Why does SciPy minimize return different solutions when minimizing sum of squared error versus root mean squared error?

60 views Asked by At

I am in the process of fitting a curve to data using scipy.optimize.minimize. To do this, I have defined an objective function which returns either the sum of squared error or the root mean squared error, depending on what I specify as the output. My belief is that this metric should not have a significant impact on the minima which is located as the RMSE should lead to a scaled version of the same minima as with SSE, however this is not the case (see attached image). To ensure the difference in minima is not a result of the minimization method, I have manually defined my minimization method as BFGS (one of the three defaults of the minimize function). It should be noted that when I use SSE as my objective function metric, I receive three run time warnings, pasted here:

C:\Users\Admin\AppData\Local\Temp\ipykernel_33104\472201149.py:23: RuntimeWarning: overflow encountered in square SSE = np.sum(np.abs(y - y_pred)**2)

C:\Users\Admin\AppData\Roaming\Python\Python39\site-packages\scipy\optimize_numdiff.py:576: RuntimeWarning: invalid value encountered in subtract df = fun(x) - f0

C:\Users\Admin\AppData\Local\Temp\ipykernel_33104\472201149.py:23: RuntimeWarning: overflow encountered in square SSE = np.sum(np.abs(y - y_pred)**2)

Below is an example of my code.

import numpy as np
from scipy.optimize import minimize

# Generate data
A = -6.899                      # Parameter 1 (scale)
B = 0.0221                      # Parameter 2 (concavity)
C = 9.909                       # Parameter 3 (intercept)

x = np.linspace(0, 100, 101)    # A bunch of evenly spaced points

y = A*np.exp(B*x) + C

# Function to calculate SSE or RMSE between function and data
def loss_func(parameters, x, y):
    A, B, C = parameters

    y_pred = A*np.exp(B*x) + C
    SSE = np.sum(np.abs(y - y_pred)**2)
    RMSE = np.sqrt(SSE / len(y))
    return RMSE                    # Change this to SSE or RMSE as desired

guess = [1, 1, 1]

# Optimize the function
sol = minimize(loss_func, guess, args=(x, y), method = 'BFGS', bounds=None, constraints=None)
print("Optimized parameters:", sol.x)

Does anyone know why I am observing a difference in the tuned parameters resulting in a minima to my objective function depending on the applied metric? Looking for answers that may explain any errors I may be making, nuances in scipy.optimize.minimize, or the differences between SSE and RMSE that can cause differences in the located minima.

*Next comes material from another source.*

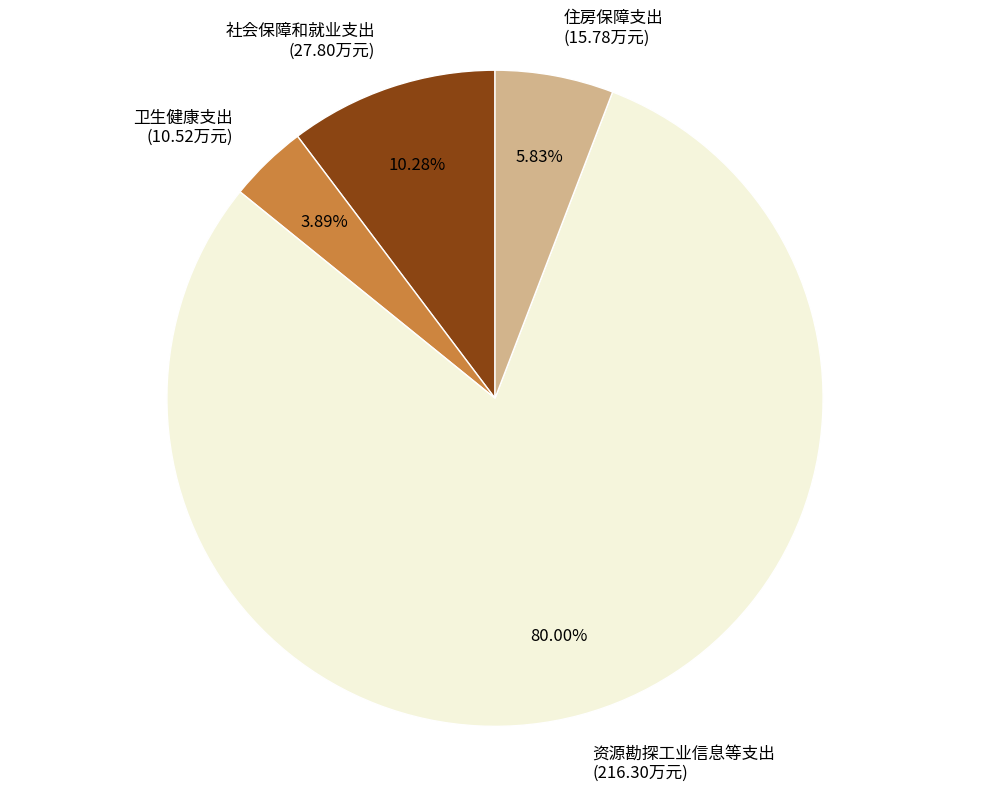

Which slice represents more than half of the pie?

资源勘探工业信息等支出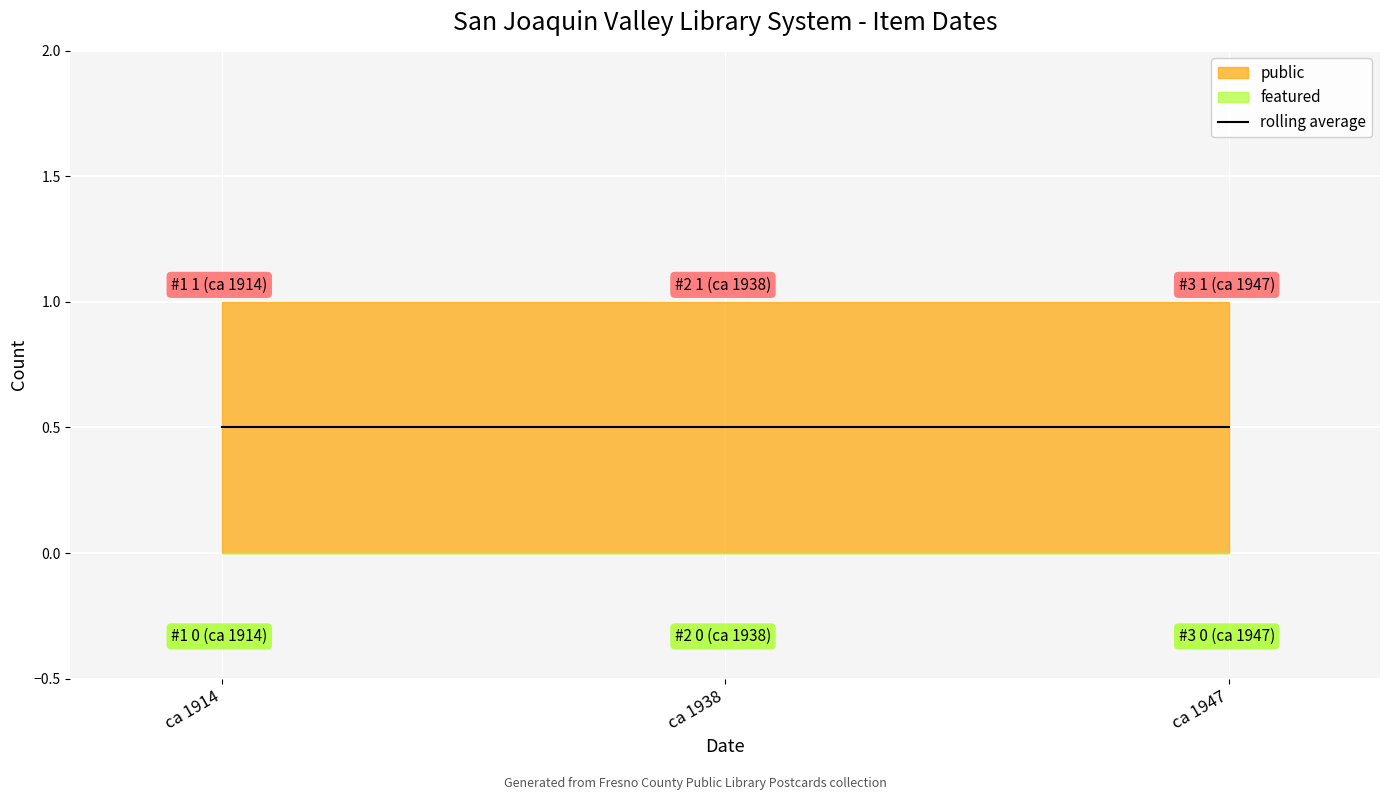

At which label does public reach its minimum?

ca 1914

Left: Plot of fitted curve using RMSE in objective function. Right: Plot of fitted curve using SSE in objective function.

Edit:

After further investigation into the solution of my minimization, I observed the following when using SSE as my objective function metric, indicating that convergence is not reached at all in this case. However, using RMSE as my objective function metric also results in a "success: False" message. My question now becomes, why am I not reaching a succesfull solution, and why does using RMSE still provide results closer to the target than using SSE?

      fun: 54279.23221060659
 hess_inv: array([[ 9.99899697e-01, -1.00146569e-02,  2.07889631e-88],
       [-1.00146569e-02,  1.00303413e-04,  2.07564554e-86],
       [ 2.07889631e-88,  2.07564554e-86,  1.00000000e+00]])
      jac: array([  1668.19189453, 117747.58496094,   3464.14257812])
  message: 'Desired error not necessarily achieved due to precision loss.'
     nfev: 34
      nit: 1
     njev: 6
   status: 2
  success: False
        x: array([ 0.98988469, -0.00994935,  1.        ])
1

There are 1 answers

1
lastchance On

You are starting with an extremely poor initial guess. If A=B=C=1 then, for x=100 you are predicting a y value of exp(100)+1. My calculator didn't like that at all.

For the same x value you are comparing with a data value of -6.899.exp(2.21)+9.909, which is -52.98

Then you are squaring this enormous difference. And adding similar ones.

Start with initial guess [0,0,0] and both methods will reproduce your original values of A,B,C.

Both the initial guess and bounds play an important role in whether your minimisation works. Unfortunately, both are problem dependent.